Während bisher verlegbare Transportkisten und teilmobile Containerlösungen im Einsatz waren, schließt der auf der Fachmesse AFCEA in Bonn erstmals präsentierte Manpack die Lücke hin zu höchster Mobilität.

Das fünf Kilogramm leichte miFAP Manpack kann als hochmobiler Kommunikationsknoten Sprach- und Datenübertragung mit unterschiedlichen Technologien ermöglichen. (© RUAG)
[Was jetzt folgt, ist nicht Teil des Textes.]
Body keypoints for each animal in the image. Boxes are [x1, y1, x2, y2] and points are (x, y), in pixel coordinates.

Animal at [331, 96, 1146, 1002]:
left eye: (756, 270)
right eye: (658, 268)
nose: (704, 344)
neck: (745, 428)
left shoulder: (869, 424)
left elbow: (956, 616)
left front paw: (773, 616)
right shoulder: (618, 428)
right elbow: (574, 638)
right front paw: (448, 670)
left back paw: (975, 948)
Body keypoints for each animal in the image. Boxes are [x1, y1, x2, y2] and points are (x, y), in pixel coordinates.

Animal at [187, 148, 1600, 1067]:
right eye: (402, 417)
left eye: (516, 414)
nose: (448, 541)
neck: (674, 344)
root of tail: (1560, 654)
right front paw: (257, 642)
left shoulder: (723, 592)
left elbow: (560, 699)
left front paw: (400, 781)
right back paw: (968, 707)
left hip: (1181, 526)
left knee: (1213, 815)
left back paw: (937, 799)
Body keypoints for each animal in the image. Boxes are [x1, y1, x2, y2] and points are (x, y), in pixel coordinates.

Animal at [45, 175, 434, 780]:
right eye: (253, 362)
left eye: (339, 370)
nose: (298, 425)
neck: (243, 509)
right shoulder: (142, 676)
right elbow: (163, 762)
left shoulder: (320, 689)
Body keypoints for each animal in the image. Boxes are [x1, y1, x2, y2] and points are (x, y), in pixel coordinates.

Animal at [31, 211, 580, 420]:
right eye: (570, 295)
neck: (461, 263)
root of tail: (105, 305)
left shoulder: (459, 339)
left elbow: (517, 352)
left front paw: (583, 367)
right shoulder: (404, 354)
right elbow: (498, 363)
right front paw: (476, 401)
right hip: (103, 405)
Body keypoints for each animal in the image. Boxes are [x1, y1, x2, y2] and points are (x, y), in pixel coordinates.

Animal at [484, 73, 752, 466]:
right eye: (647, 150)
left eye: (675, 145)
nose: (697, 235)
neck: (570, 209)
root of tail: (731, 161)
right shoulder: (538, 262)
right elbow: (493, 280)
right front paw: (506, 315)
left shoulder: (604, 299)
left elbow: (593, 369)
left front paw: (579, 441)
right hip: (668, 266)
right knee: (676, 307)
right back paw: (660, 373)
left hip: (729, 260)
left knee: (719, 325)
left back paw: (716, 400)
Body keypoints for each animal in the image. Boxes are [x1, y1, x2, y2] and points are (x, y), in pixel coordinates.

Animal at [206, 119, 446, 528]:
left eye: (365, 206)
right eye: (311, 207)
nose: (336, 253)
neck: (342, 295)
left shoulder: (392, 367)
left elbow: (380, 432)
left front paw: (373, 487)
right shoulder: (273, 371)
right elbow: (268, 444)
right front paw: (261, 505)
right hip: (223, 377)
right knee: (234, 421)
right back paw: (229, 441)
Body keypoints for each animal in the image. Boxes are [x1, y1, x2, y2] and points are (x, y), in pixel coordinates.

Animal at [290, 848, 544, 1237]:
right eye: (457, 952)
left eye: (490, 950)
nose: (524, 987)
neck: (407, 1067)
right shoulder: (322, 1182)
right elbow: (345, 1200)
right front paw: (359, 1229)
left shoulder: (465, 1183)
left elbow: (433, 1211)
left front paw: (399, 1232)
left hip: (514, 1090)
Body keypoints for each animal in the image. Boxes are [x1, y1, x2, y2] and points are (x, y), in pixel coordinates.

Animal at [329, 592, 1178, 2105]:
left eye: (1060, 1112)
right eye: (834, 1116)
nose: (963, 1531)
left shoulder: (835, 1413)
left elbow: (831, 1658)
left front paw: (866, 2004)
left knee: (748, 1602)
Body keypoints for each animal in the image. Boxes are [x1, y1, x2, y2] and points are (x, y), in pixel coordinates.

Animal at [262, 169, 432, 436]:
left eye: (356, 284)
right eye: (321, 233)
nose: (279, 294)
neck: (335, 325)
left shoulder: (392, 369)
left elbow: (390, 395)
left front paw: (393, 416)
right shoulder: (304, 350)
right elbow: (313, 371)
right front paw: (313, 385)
Voll funktionsfähiger Prototyp

Das System wiegt weniger als fünf Kilogramm und besteht aus bewährten TAN-Komponenten, die in einem gehärteten Koffer untergebracht und mit einem Rugged Laptop verbunden sind. Über vier analoge und zwei Ethernet-Anschlüsse können bis zu sechs Funkgeräte gleichzeitig in einem gemeinsamen Sprach- und Datenverbund betrieben werden. Der voll funktionsfähige Prototyp wird aktuell als Minimum Viable Product eingesetzt.

Die Bundeswehr erhält miFAP in 14 mobilen Containersystemen. (© RUAG)

Manpack kann vorhandene Ausstattungen ergänzen

Die Bundeswehr, die für ihre multinationalen Einsätze bereits stark auf miFAP-Produkte setzt und bis Ende 2026 insgesamt 14 mobile Containersysteme von RUAG erhalten soll, hat den Manpack-Prototyp jüngst mit Unterstützung des Herstellers bei der NATO-Übung CWIX in Polen erfolgreich im multinationalen Verbund getestet. Die dort sowie bei der AFCEA gesammelten positiven Rückmeldungen und Erkenntnisse fließen direkt in die Weiterentwicklung des Systems ein, um Kommunikationsbarrieren im Einsatzfeld künftig noch flexibler zu überwinden.